In 1985, Universal Pictures released The Breakfast Club, a coming-of-age film that followed five high school students serving an all-day Saturday suspension. The film focused on cliques and how each student, a member of a different clique, came to realize that they weren’t that different from their fellow classmates. In one scene, the school rebel John Bender, played by Judd Nelson, racks up multiple back-to-back suspensions during an intense exchange with the Assistant Principal. Decades later, educators understand that it’s better to seek an alternative to suspension.

Why Kids Rebel

Rarely do children rebel without reason. Even a two-year-old throwing a temper tantrum has an underlying want or need. This is why he or she acts out. The same holds true for young adults. They must feel as if their wants and needs are taken into account, especially when it comes to their education. They need to build their skill set in a fair, positive and specific manner suited to their needs. Otherwise, they will lash out and rake up multiple suspensions and possibly expulsion.

It Isn’t Just About Brains

One thing The Breakfast Club showed brilliantly was even the smart kid could get suspended. People place too much emphasis on IQ, and this ignores two crucial elements to a person’s ability to learn: social and emotional status. In The Breakfast Club, moviegoers saw that Bender was abused by both of his parents, yet they also learned that the “perfect” parents of Brian Ralph Johnson – the brain – pushed him too hard, and he finally snaps. There is much more to learning than IQ.

External Considerations

An alternative to student suspension looks at these external factors. Why is a student bullying, cheating, disrespecting authority, fighting, lying, vandalizing and/or even committing hate crimes? Once this external factor is identified, steps can be taken to provide the discipline the students needs via positive support. This alternative to suspension proves more effective than removing the student from the very education that could save his or her life.

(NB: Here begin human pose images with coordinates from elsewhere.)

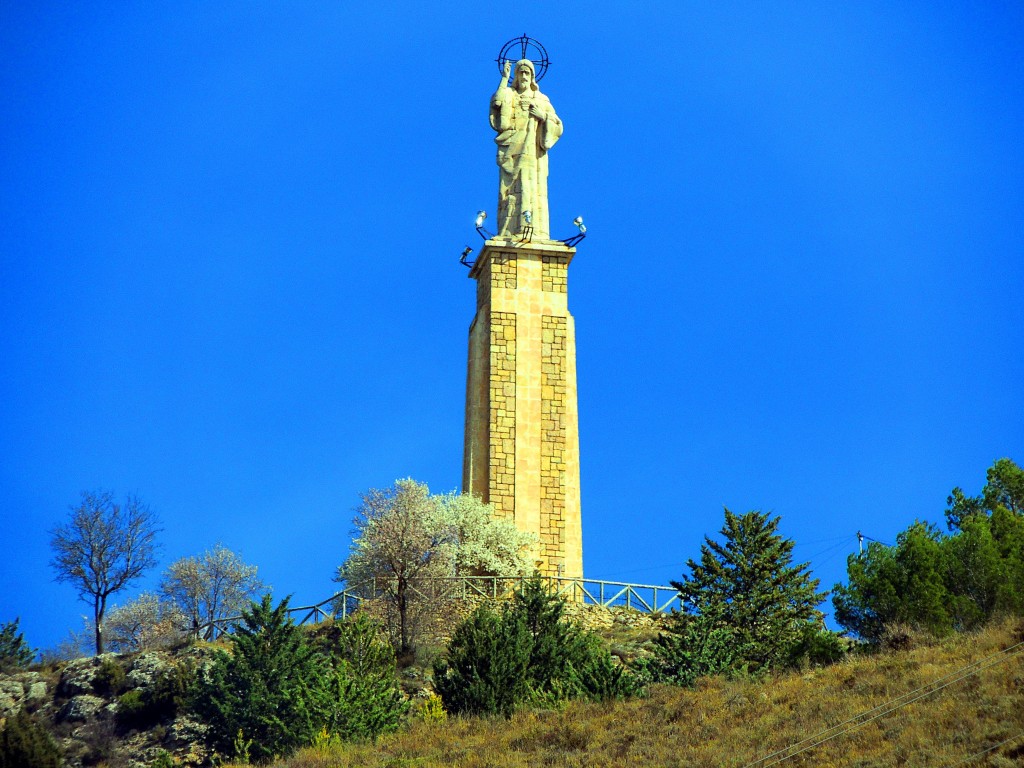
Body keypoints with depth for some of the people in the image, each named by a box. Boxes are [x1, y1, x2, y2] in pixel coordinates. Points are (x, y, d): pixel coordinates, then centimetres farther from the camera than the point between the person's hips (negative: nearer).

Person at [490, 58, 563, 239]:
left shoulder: (542, 100, 20)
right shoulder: (508, 96, 17)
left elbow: (558, 127, 14)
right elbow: (497, 104, -7)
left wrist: (544, 116, -3)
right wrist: (505, 78, -5)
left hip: (534, 154, 1)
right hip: (512, 153, -1)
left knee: (534, 192, -11)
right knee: (511, 190, -13)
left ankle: (536, 234, -16)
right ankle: (509, 235, -19)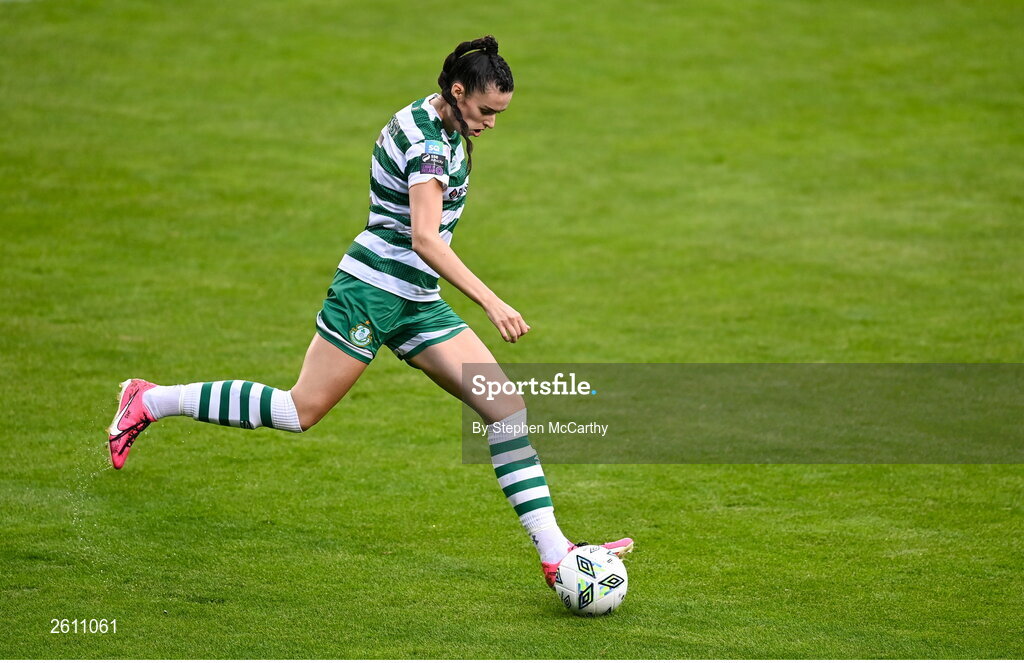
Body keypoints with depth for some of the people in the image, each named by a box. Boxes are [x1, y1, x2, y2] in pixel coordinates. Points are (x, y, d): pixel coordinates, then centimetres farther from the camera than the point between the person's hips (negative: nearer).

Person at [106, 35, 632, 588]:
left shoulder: (434, 123, 10)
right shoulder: (430, 141, -20)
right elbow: (425, 239, -30)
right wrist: (491, 302, -33)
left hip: (416, 302, 9)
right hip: (372, 289, -9)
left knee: (508, 409, -2)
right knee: (303, 410, -2)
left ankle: (555, 554, -4)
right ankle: (148, 402, 15)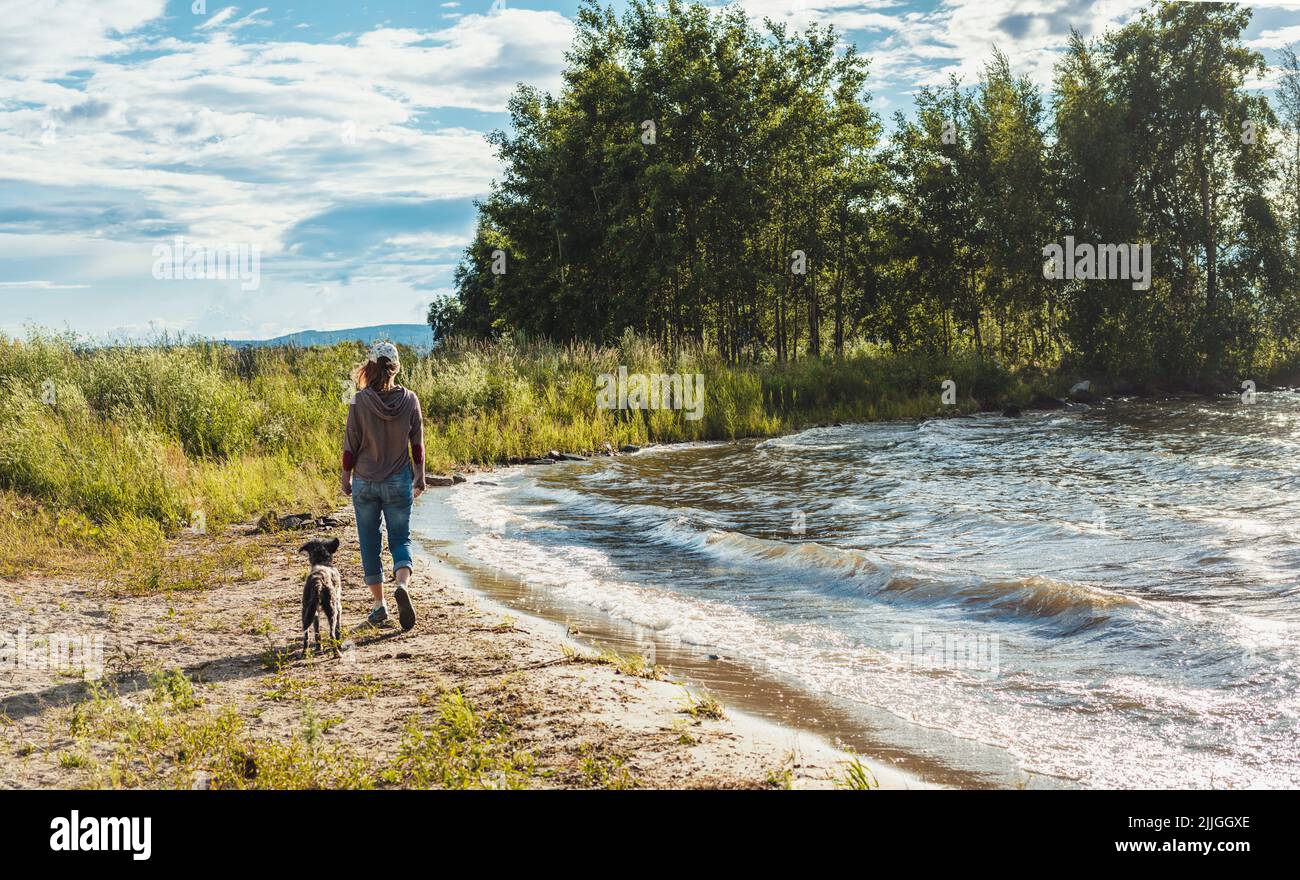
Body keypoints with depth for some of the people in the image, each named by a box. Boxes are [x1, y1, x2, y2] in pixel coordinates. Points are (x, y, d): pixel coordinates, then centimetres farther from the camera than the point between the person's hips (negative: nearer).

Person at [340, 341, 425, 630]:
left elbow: (351, 445, -6)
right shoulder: (409, 399, -5)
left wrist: (346, 478, 7)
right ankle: (403, 585, -17)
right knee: (400, 539, 10)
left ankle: (379, 604, 15)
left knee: (370, 543, 11)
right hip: (399, 482, 1)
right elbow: (417, 444, 1)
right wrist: (420, 477, 13)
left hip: (365, 483, -1)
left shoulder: (360, 400, -11)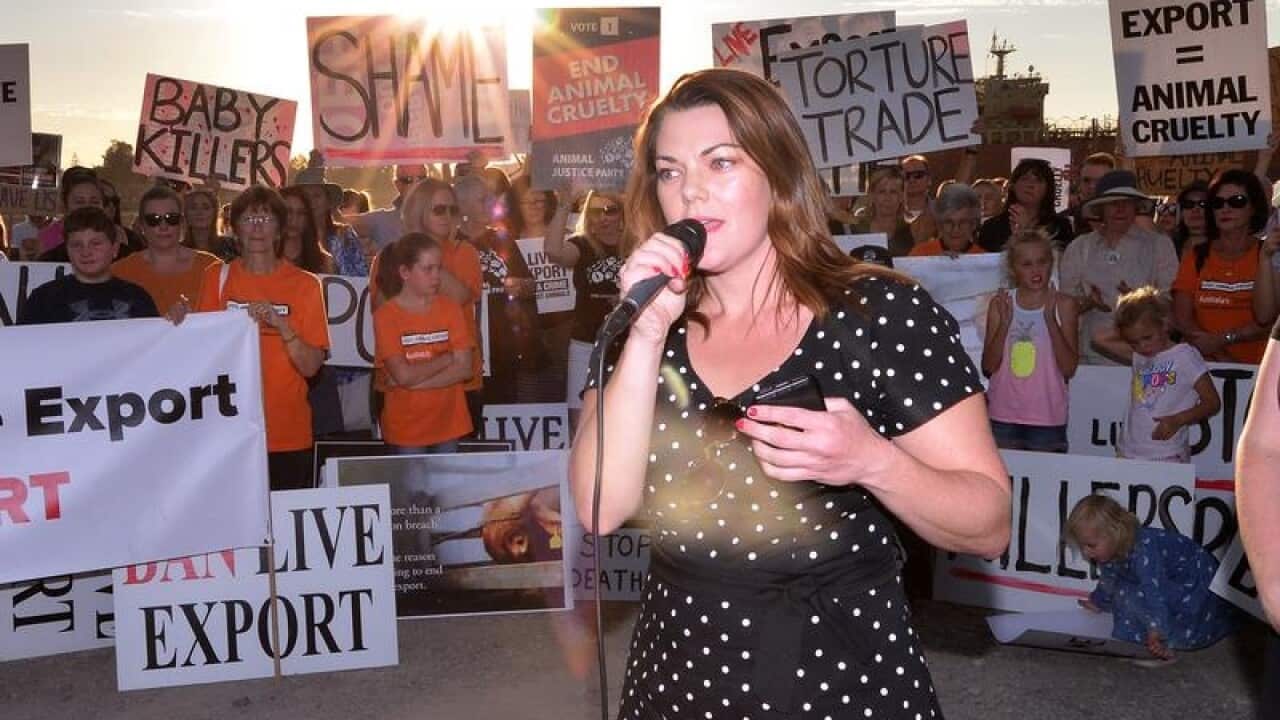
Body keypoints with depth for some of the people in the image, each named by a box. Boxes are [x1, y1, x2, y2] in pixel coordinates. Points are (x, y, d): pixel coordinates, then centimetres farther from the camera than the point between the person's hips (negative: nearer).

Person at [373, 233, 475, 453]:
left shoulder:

It only takes five steps to help a student overcome disruptive and destructive behavior. You must identify a student’s strengths and focus on them, detail why the student’s behavior caused trouble, encourage the student to determine why he or she acted that way, build up additional strengths to help control the behavior, and encourage the student to track his or her progress. When you use this alternative to suspension, you tell as student he or she matters, which is the first step in giving him or her life skills they need to exceed in education and beyond.